Stored data entries
- - - -

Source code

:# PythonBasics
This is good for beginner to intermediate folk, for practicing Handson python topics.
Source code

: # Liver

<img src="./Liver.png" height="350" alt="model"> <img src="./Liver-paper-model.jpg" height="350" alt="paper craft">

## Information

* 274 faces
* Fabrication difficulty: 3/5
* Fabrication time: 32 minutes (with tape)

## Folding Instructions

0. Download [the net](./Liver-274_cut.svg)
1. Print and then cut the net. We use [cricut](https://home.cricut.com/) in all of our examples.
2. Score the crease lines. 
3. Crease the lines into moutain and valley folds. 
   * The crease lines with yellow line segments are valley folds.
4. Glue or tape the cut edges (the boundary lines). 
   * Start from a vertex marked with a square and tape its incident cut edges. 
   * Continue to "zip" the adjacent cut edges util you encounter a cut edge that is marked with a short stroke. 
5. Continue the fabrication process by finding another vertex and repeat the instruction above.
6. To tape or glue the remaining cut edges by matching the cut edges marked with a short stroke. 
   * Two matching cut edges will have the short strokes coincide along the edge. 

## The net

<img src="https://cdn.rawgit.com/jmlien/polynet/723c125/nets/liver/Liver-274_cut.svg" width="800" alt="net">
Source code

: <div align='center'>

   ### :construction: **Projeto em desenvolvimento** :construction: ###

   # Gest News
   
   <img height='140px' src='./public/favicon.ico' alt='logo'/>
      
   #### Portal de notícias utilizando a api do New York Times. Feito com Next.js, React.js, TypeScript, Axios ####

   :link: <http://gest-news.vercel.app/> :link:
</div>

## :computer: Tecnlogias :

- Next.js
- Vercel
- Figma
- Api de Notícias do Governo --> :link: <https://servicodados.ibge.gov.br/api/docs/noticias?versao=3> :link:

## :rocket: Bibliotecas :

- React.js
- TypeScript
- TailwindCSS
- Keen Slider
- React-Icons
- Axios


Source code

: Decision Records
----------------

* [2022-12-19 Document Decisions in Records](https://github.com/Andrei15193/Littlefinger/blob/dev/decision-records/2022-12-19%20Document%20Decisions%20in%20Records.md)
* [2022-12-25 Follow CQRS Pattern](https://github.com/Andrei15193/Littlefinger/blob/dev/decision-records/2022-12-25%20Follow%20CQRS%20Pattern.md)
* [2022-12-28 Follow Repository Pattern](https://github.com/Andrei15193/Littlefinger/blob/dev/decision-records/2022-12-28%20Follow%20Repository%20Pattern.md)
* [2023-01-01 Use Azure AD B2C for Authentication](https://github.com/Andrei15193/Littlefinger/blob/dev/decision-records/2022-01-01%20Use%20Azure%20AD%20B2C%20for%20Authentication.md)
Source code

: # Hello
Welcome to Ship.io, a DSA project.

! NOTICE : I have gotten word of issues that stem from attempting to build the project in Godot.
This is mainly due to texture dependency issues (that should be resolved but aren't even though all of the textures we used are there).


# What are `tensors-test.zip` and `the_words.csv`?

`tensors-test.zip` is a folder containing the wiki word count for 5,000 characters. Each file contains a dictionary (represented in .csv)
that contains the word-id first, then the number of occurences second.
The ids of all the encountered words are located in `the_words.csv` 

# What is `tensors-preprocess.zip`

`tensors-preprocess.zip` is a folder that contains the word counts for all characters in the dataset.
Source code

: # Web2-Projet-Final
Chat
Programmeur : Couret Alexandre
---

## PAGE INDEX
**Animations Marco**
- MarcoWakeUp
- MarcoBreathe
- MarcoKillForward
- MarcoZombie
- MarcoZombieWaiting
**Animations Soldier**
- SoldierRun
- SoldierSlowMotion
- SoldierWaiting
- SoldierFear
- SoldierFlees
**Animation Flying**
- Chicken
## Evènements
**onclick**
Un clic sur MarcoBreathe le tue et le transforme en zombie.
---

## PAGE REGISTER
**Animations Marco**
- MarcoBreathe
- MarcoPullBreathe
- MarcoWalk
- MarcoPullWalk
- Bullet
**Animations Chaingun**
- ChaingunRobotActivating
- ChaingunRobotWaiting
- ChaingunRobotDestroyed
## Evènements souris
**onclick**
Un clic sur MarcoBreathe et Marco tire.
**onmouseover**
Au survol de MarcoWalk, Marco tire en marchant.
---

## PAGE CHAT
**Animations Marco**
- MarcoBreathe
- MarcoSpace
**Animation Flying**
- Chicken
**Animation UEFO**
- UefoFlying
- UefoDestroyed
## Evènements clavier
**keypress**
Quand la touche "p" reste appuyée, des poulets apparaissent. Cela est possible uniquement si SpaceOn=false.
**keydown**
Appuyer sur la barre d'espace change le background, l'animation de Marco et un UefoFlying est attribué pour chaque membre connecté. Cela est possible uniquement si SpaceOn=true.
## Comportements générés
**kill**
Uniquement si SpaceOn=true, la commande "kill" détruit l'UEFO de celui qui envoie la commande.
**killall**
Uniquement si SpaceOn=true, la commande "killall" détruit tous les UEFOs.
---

- - - -

Your assignment. Rewrite everything from the start of the entries down to the line containing "## Folding Instructions", replacing "Fabrication" with "Assembly" and keeping all else the same.

Exercise result.
Source code

:# PythonBasics
This is good for beginner to intermediate folk, for practicing Handson python topics.
Source code

: # Liver

<img src="./Liver.png" height="350" alt="model"> <img src="./Liver-paper-model.jpg" height="350" alt="paper craft">

## Information

* 274 faces
* Assembly difficulty: 3/5
* Assembly time: 32 minutes (with tape)

## Folding Instructions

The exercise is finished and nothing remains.